The honorary Oscar is one of several statuettes handed out by the Academy of Motion Picture Arts and Sciences at the Governors Awards in November.
Veteran actress Angela Lansbury, Steve Martin and costume designer Piero Tosi will also be honoured.
The awards "pay tribute to individuals who've made indelible contributions in their respective fields," said Academy president Cheryl Boone Isaacs.
The honorary awards are given out every year in recognition of "extraordinary distinction in lifetime achievement, exceptional contributions to the state of motion picture arts and sciences, or for outstanding service to the Academy".
Boone, who phoned all four recipients individually to inform them of the forthcoming honour, called Martin, 68, "a real Renaissance Man" and deemed 87-year-old Lansbury "one of the finest actresses in our industry".
Lansbury received three Oscar nominations over the course of her career, for her work in Gaslight, The Picture of Dorian Gray and 1962's The Manchurian Candidate, but never won the award.
A gifted stage actress, she also has five Tonys to her name and became a household name in the long-running TV series Murder, She Wrote?.
Writer, actor and comedian Martin remains best known for his early hits such as 1979's The Jerk and Planes, Trains & Automobiles.
He has never been nominated for an Oscar, though he has hosted the award ceremony on three occasions.
Tosi becomes the first costume designer to receive an honorary Oscar.
The 86-year-old Italian has been Oscar-nominated five times, and remains best known in his field for his work on Luchino Visconti's films The Leopard, Death in Venice and Ludwig.
Jolie, the youngest of the four recipients, won an Oscar in 2000 for her career-defining turn in Girl, Interrupted, and was subsequently nominated in 2009, for The Changeling.
A long-serving goodwill ambassador for the United Nations, she became a special envoy for the organisation in 2012.
The role has taken her to refugee camps in more than 30 countries, including Sierra Leone, Darfur, Iraq, Afghanistan and Libya.

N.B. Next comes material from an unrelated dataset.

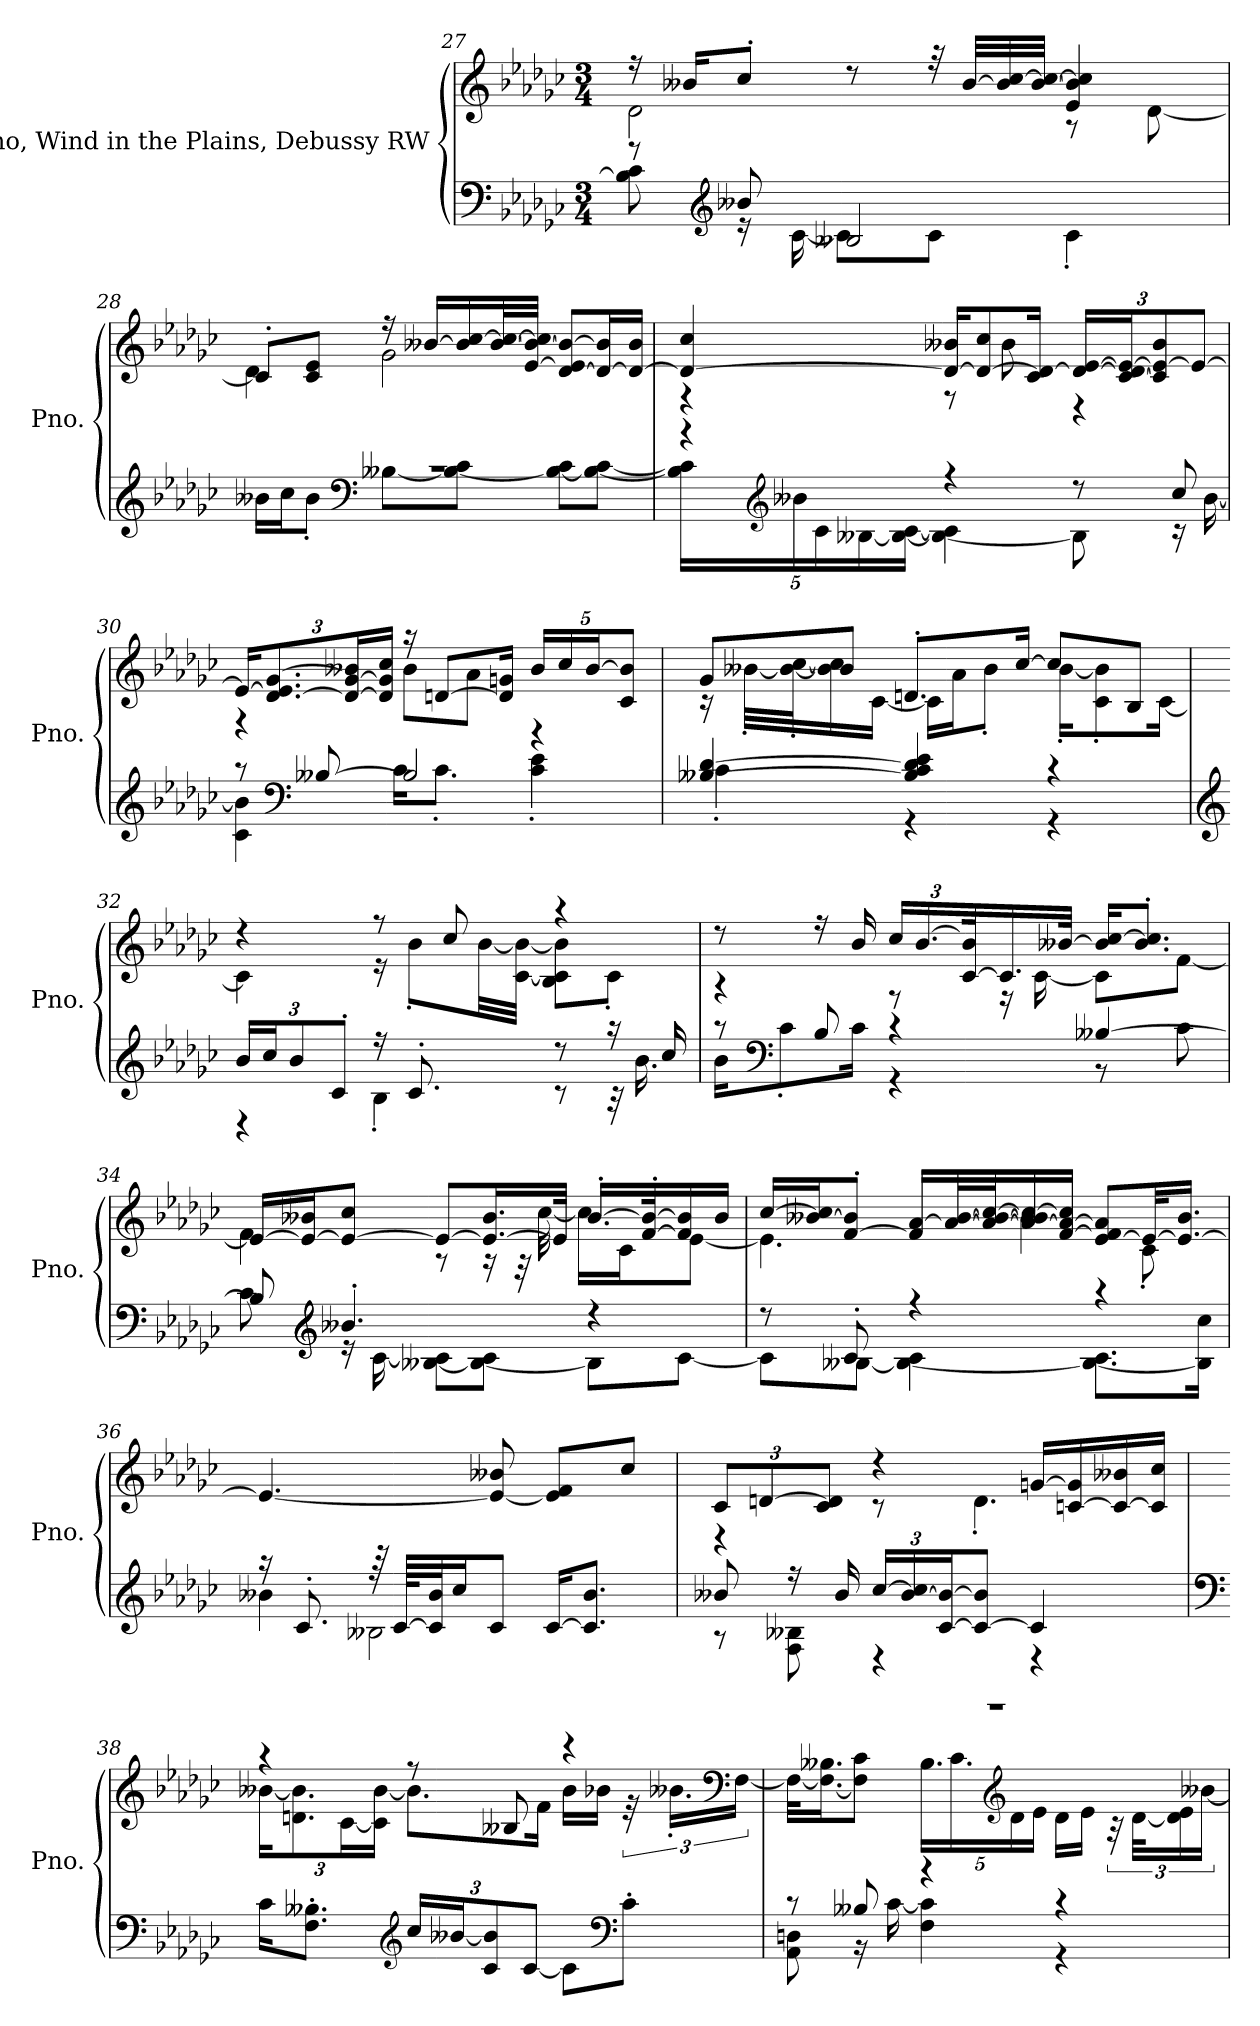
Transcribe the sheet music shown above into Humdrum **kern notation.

Speaking to the Hollywood Reporter, external, Boone lauded Jolie for her "humanitarian efforts, and how she lives her life".

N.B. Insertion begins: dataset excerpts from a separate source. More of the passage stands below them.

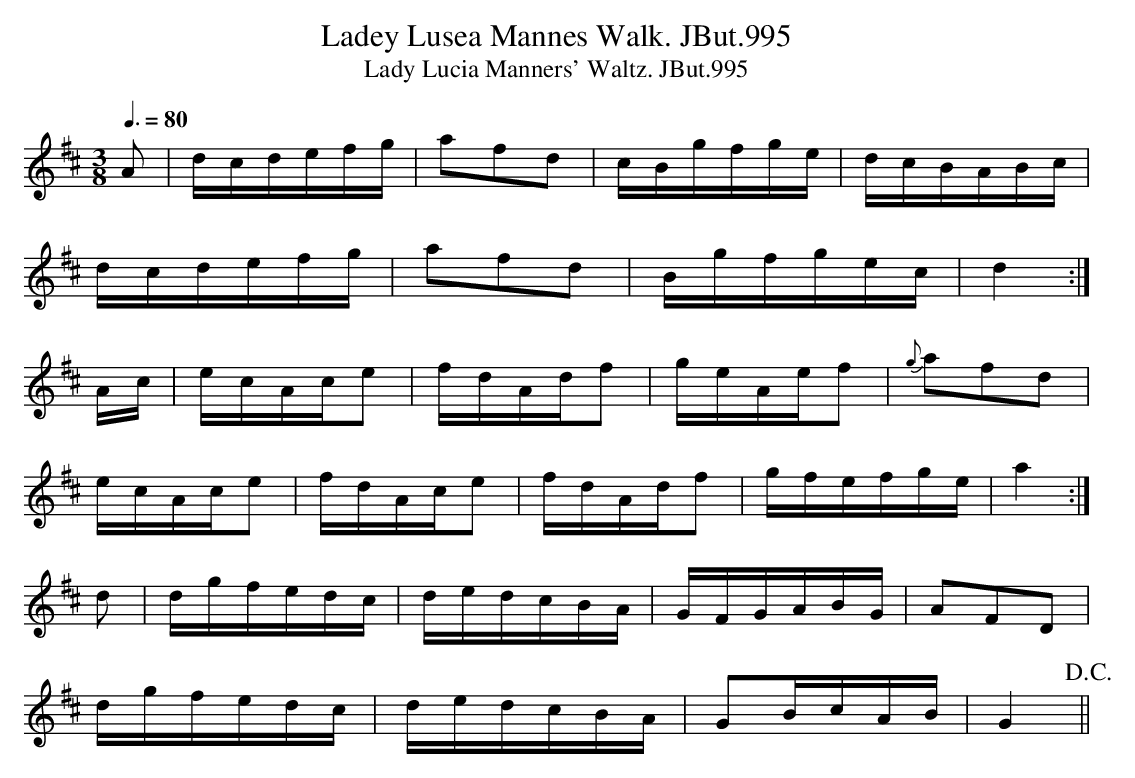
X:1
T:Ladey Lusea Mannes Walk. JBut.995
T:Lady Lucia Manners' Waltz. JBut.995
M:3/8
L:1/8
Q:3/8=80
K:D
A|d/c/d/e/f/g/|afd|c/B/g/f/g/e/|d/c/B/A/B/c/|
d/c/d/e/f/g/|afd|B/g/f/g/e/c/|d2:|
A/c/|e/c/A/c/e|f/d/A/d/f|g/e/A/e/f|{g}afd|
e/c/A/c/e|f/d/A/c/e|f/d/A/d/f|g/f/e/f/g/e/|a2:|
d|d/g/f/e/d/c/|d/e/d/c/B/A/|G/F/G/A/B/G/|AFD|
d/g/f/e/d/c/|d/e/d/c/B/A/|GB/c/A/B/|G2!D.C.!||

"Her support of humanitarian causes are really to be greatly admired," she added.
It has also been announced that Fifth Estate star Benedict Cumberbatch will be named British Artist of the Year at the Bafta Los Angeles' Britannia Awards on 9 November.
As well as playing Julian Assange in The Fifth Estate, Cumberbatch also starred in Star Trek Into Darkness earlier this summer and will play opposite Meryl Streep in the Oscar-tipped August: Osage Country and returns in the forthcoming Hobbit sequels.
Previous British stars to receive the honour include Daniel Craig, Kate Winslet and Tilda Swinton.